• Sara Freja Harries
4. semester, Musikterapi, Kandidat (Kandidatuddannelse)

This thesis is a qualitatively phenomenologically inspired case study. It deals with a client with depression and anxiety symptoms who receives music therapy. 
There is a focus on examining the significance of the non-verbal voice improvisational interaction between the client and the music therapist. The interventions being examined are based on the Psychodynamic Voice Therapy method developed by music therapist and researcher Sanne Storm (2013).
The topic of the thesis revolves around the interest in better understanding the dynamics that unfold between client and music therapist in a clinical voice improvisation.
It revolves around better understanding the therapeutic potential of voice improvisation in the work with the client, through examining the intervention's relationship to theories of mother-child attachment.
Based on 3 audio clips from 2 voice improvisations between client and music therapist, it is examined how the music therapist is supporting and matching the client's voice expression and what that means for the way the client is using her voice. 
Furthermore, it is examined how the vocal interplay can be understood in relation to Daniel Stern's theories about the mother-child connection.

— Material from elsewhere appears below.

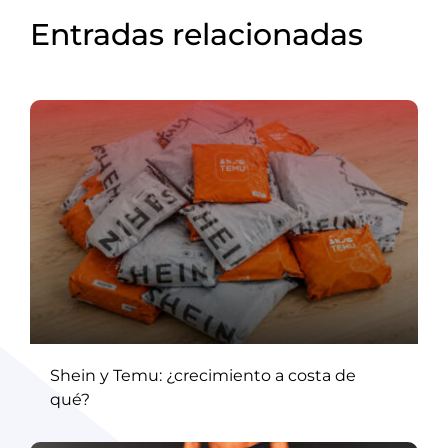
Entradas relacionadas
Shein y Temu: ¿crecimiento a costa de
qué?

The study has applied a microanalysis method prepared by the Norwegian professor of music therapy, Gro Trondalen (2007). The full title of this method is: ”A Phenomenologically Inspired Approach to Microanalyses of Improvisation in Music Therapy”.
The results show that in the shared vocal improvisations the therapist supports and matches various forms of vitality, emotional expressions and level of arousal in the client's voice. This is done through a matching of the client's vocal parameters. 
There is both appropriate matching and mismatching of the client's vocal expression, and through these, the aim is to create a feeling of security, recognition and a mutual understanding that it is a shared experience. The way the therapist is present with her voice supports the client's vocal development towards more varied and nuanced voice parameters and a more changeable and rich emotional expression. 
Descriptions from a comprehensive analysis illustrate how a vocal improvisation between client and music therapist can activate and reflect dynamics in the mother-child connection, and thereby help to create new paths in early established relationship patterns. 


Music therapy, improvisation, anxiety, depression, therapeutic voicework, Psychodynamic Voice Therapy, case-study.